Aberrant Expression of PAFAH1B3 Affects Proliferation and Apoptosis in Osteosarcoma.

Osteosarcoma is a major malignant tumor of bone and soft tissue, which is presenting with early metastasis and a high mortality rate. Platelet activating factor acetylhydrolase 1B3 (PAFAH1B3), a cancer-relevant molecular, was found to play a vital role in tumorigenesis and aggressiveness in several cancer types. However, the roles and the regulating mechanisms of PAFAH1B3 in osteosarcoma progression remain unclear. PAFAH1B3 expression was detected by immunohistochemistry in 83 osteosarcoma tissues and 44 paired adjacent normal bone tissues. In vitro, loss-of-function assay was performed to explore the role of PAFAH1B3 in osteosarcoma cells. Tumor xenograft growth assay was used to verify the effect of PAFAH1B3 knockdown on osteosarcoma growth in vivo.
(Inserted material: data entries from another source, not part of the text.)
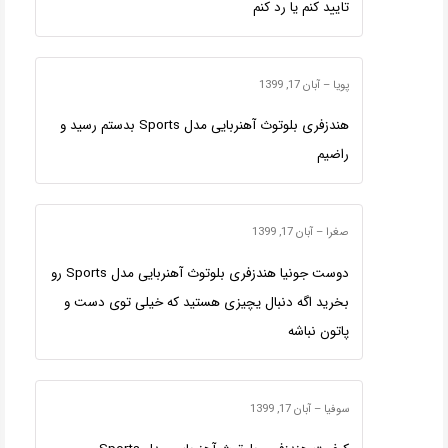
تایید کنم یا رد کنم
پویا
–
آبان 17, 1399
هندزفری بلوتوث آهنربایی مدل Sports بدستم رسید و
راضیم
صغرا
–
آبان 17, 1399
دوست جونیا هندزفری بلوتوث آهنربایی مدل Sports رو
بخرید اگه دنبال یچیزی هستید که خیلی توی دست و
پاتون نباشه
سوفیا
–
آبان 17, 1399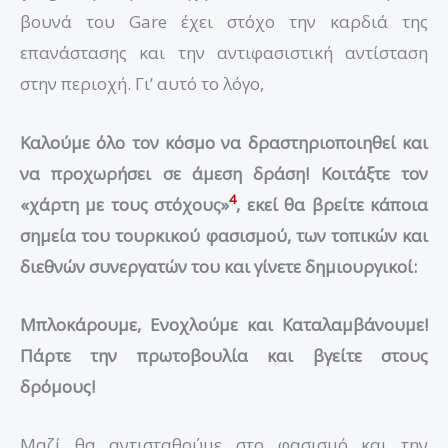
βουνά του Gare έχει στόχο την καρδιά της
επανάστασης και την αντιφασιστική αντίσταση
στην περιοχή. Γι’ αυτό το λόγο,
Καλούμε όλο τον κόσμο να δραστηριοποιηθεί και
να προχωρήσει σε άμεση δράση! Κοιτάξτε τον
4
«χάρτη με τους στόχους»
, εκεί θα βρείτε κάποια
σημεία του τουρκικού φασισμού, των τοπικών και
διεθνών συνεργατών του και γίνετε δημιουργικοί:
Μπλοκάρουμε, Ενοχλούμε και Καταλαμβάνουμε!
Πάρτε την πρωτοβουλία και βγείτε στους
δρόμους!
Μαζί θα αντισταθούμε στο φασισμό και την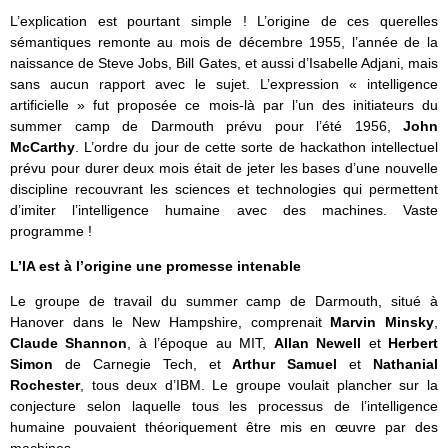
L’explication est pourtant simple ! L’origine de ces querelles
sémantiques remonte au mois de décembre 1955, l’année de la
naissance de Steve Jobs, Bill Gates, et aussi d’Isabelle Adjani, mais
sans aucun rapport avec le sujet. L’expression « intelligence
artificielle » fut proposée ce mois-là par l’un des initiateurs du
summer camp de Darmouth prévu pour l’été 1956,
John
McCarthy
. L’ordre du jour de cette sorte de hackathon intellectuel
prévu pour durer deux mois était de jeter les bases d’une nouvelle
discipline recouvrant les sciences et technologies qui permettent
d’imiter l’intelligence humaine avec des machines. Vaste
programme !
L’IA est à l’origine une promesse intenable
Le groupe de travail du summer camp de Darmouth, situé à
Hanover dans le New Hampshire, comprenait
Marvin Minsky
,
Claude Shannon
, à
l’époque au
MIT,
Allan Newell
et
Herbert
Simon
de Carnegie Tech, et
Arthur Samuel
et
Nathanial
Rochester
, tous deux d’IBM. Le groupe voulait plancher sur la
conjecture selon laquelle tous les processus de l’intelligence
humaine pouvaient théoriquement être mis en œuvre par des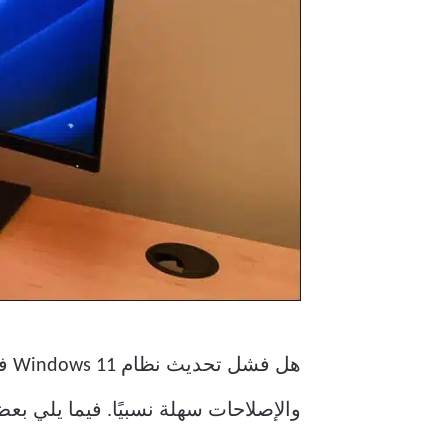
هل 
والإصلاحات سهلة نسبيًا. فيما يلي 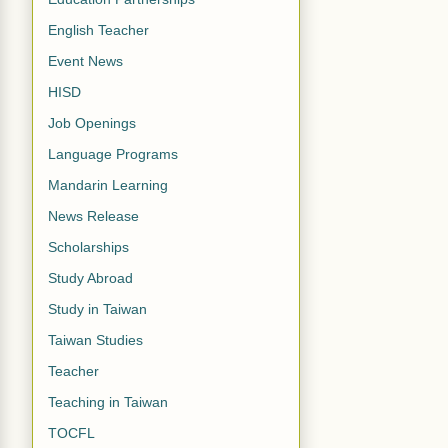
English Teacher
Event News
HISD
Job Openings
Language Programs
Mandarin Learning
News Release
Scholarships
Study Abroad
Study in Taiwan
Taiwan Studies
Teacher
Teaching in Taiwan
TOCFL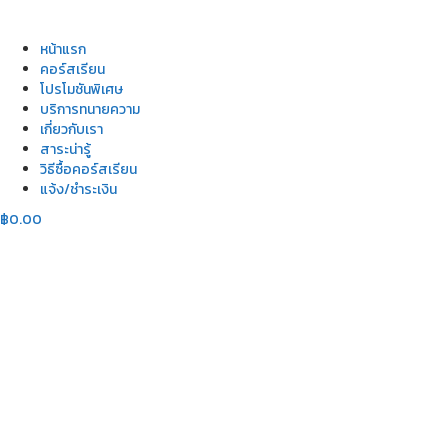
หน้าแรก
คอร์สเรียน
โปรโมชันพิเศษ
บริการทนายความ
เกี่ยวกับเรา
สาระน่ารู้
วิธีซื้อคอร์สเรียน
แจ้ง/ชำระเงิน
฿
0.00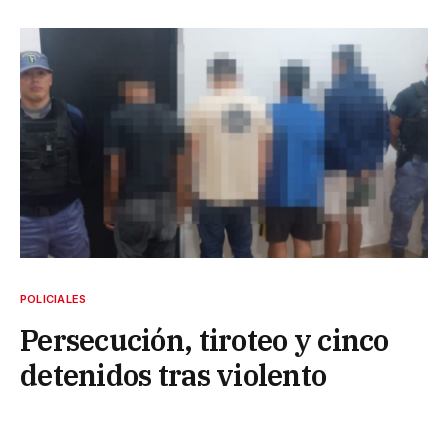
POLICIALES
Persecución, tiroteo y cinco
detenidos tras violento
enfrentamiento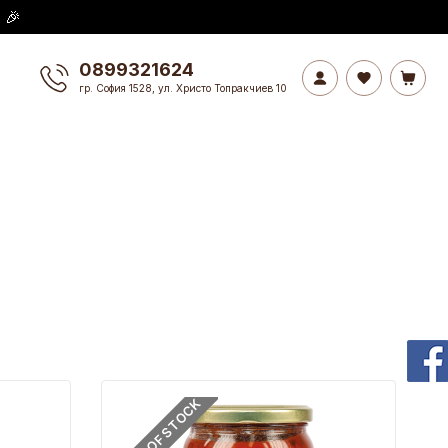
 🎉
0899321624
гр. София 1528, ул. Христо Топракчиев 10
OUT OF STOCK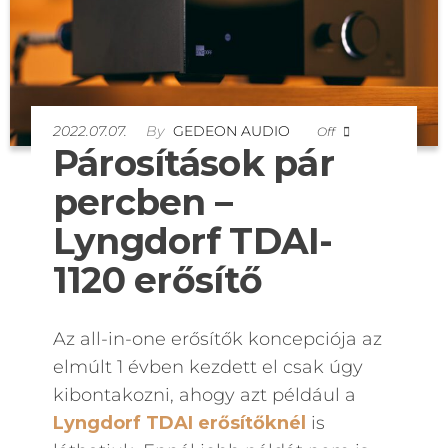
2022.07.07.
By
GEDEON AUDIO
Off
Párosítások pár
percben –
Lyngdorf TDAI-
1120 erősítő
Az all-in-one erősítők koncepciója az
elmúlt 1 évben kezdett el csak úgy
kibontakozni, ahogy azt például a
Lyngdorf TDAI erősítőknél
is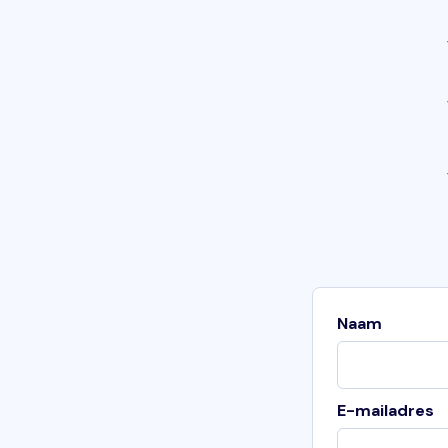
Naam
E-mailadres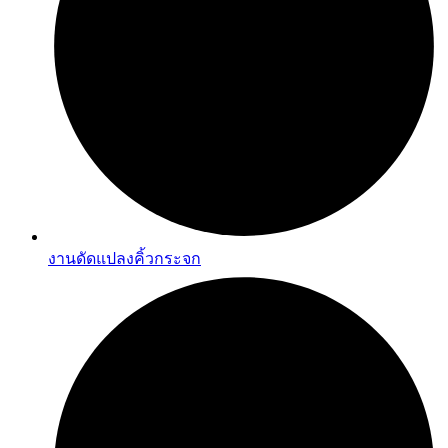
งานดัดแปลงคิ้วกระจก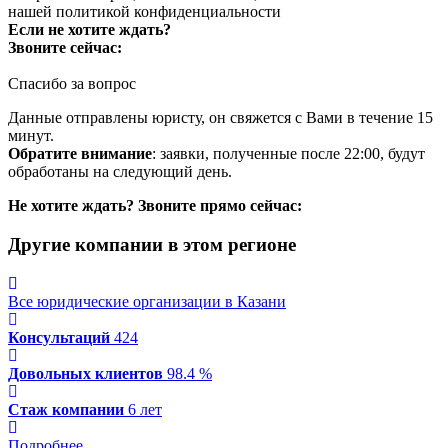
нашей
политикой конфиденциальности
Если не хотите ждать?
Звоните сейчас:
Спасибо за вопрос
Данные отправлены юристу, он свяжется с Вами в течение 15
минут.
Обратите внимание
: заявки, полученные после 22:00, будут
обработаны на следующий день.
Не хотите ждать? Звоните прямо сейчас:
Другие компании в этом регионе
Все юридические организации в Казани
Консультаций
424
Довольных клиентов
98.4 %
Стаж компании
6 лет
Подробнее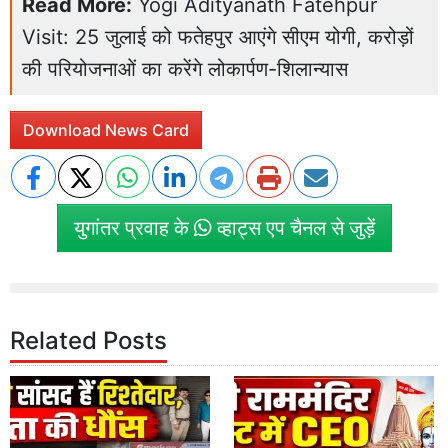
Read More:
Yogi Adityanath Fatehpur
Visit: 25 जुलाई को फतेहपुर आएंगे सीएम योगी, करोड़ों
की परियोजनाओं का करेंगे लोकार्पण-शिलान्यास
Download News Card
युगांतर प्रवाह के
व्हाट्स एप चैनल से जुड़ें
Related Posts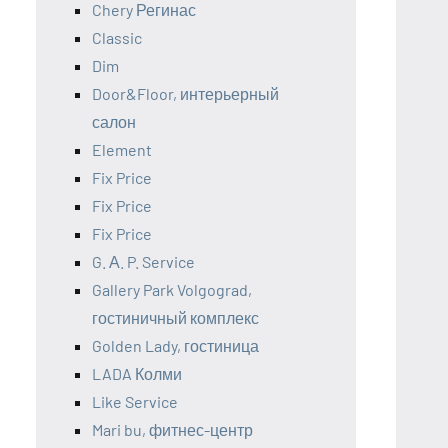
Chery Регинас
Classic
Dim
Door&Floor, интерьерный
салон
Element
Fix Price
Fix Price
Fix Price
G. А. P. Service
Gallery Park Volgograd,
гостиничный комплекс
Golden Lady, гостиница
LADA Колми
Like Service
Mari bu, фитнес-центр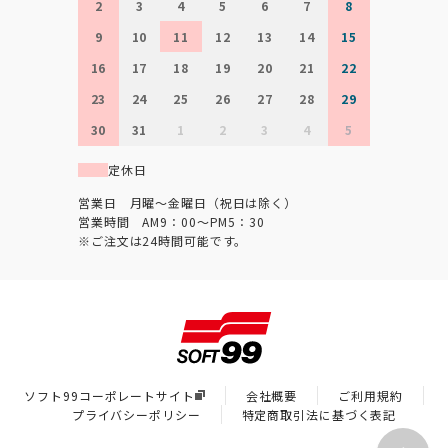
2
3
4
5
6
7
8
9
10
11
12
13
14
15
16
17
18
19
20
21
22
23
24
25
26
27
28
29
30
31
1
2
3
4
5
定休日
営業日 月曜～金曜日（祝日は除く）
営業時間 AM9：00～PM5：30
※ご注文は24時間可能です。
ソフト99コーポレートサイト
会社概要
ご利用規約
プライバシーポリシー
特定商取引法に基づく表記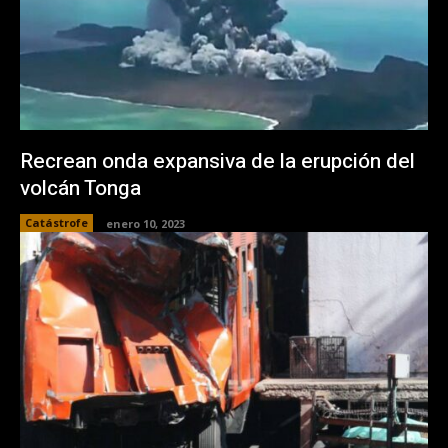
Recrean onda expansiva de la erupción del
volcán Tonga
Catástrofe
enero 10, 2023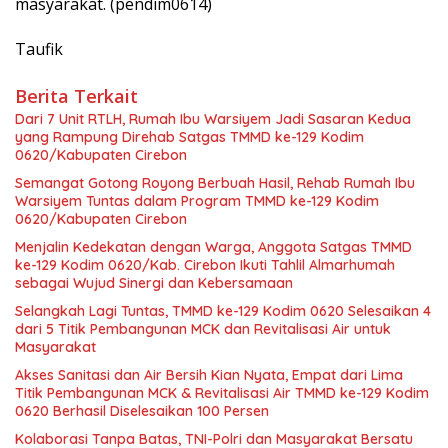
masyarakat. (pendim0614)
Taufik
Berita Terkait
Dari 7 Unit RTLH, Rumah Ibu Warsiyem Jadi Sasaran Kedua
yang Rampung Direhab Satgas TMMD ke-129 Kodim
0620/Kabupaten Cirebon
Semangat Gotong Royong Berbuah Hasil, Rehab Rumah Ibu
Warsiyem Tuntas dalam Program TMMD ke-129 Kodim
0620/Kabupaten Cirebon
Menjalin Kedekatan dengan Warga, Anggota Satgas TMMD
ke-129 Kodim 0620/Kab. Cirebon Ikuti Tahlil Almarhumah
sebagai Wujud Sinergi dan Kebersamaan
Selangkah Lagi Tuntas, TMMD ke-129 Kodim 0620 Selesaikan 4
dari 5 Titik Pembangunan MCK dan Revitalisasi Air untuk
Masyarakat
Akses Sanitasi dan Air Bersih Kian Nyata, Empat dari Lima
Titik Pembangunan MCK & Revitalisasi Air TMMD ke-129 Kodim
0620 Berhasil Diselesaikan 100 Persen
Kolaborasi Tanpa Batas, TNI-Polri dan Masyarakat Bersatu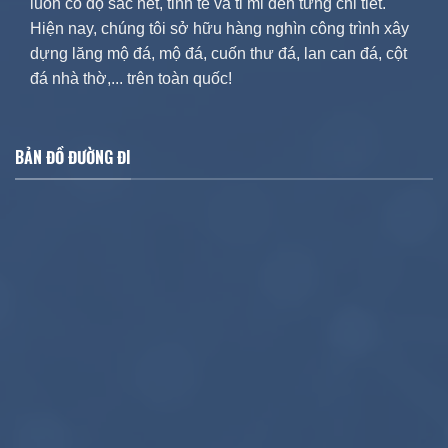
luôn có độ sắc nét, tinh tế và tỉ mỉ đến từng chi tiết.
Hiện nay, chúng tôi sở hữu hàng nghìn công trình xây
dựng lăng mộ đá, mộ đá, cuốn thư đá, lan can đá, cột
đá nhà thờ,... trên toàn quốc!
BẢN ĐỒ ĐƯỜNG ĐI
Chip assay was carried out to investigate the mechanism in osteosarcoma proliferation regulated by PAFAH1B3. PAFAH1B3 was overexpressed in osteosarcoma tissues and cell lines. Moreover, PAFAH1B3 knockdown inhibited osteosarcoma cell proliferation and promoted apoptosis in vitro, and also suppressed osteosarcoma growth in vivo. Furthermore, the proliferative effect of PAFAH1B3 in osteosarcoma was related to the regulation of the expression of EIF4EBP1, MYC, PTGS2 and RPS6KB1. This study demonstrated the biological function of PAFAH1B3 on osteosarcoma proliferation. This research suggested that PAFAH1B3 could be a novel therapeutic target for osteosarcoma patients.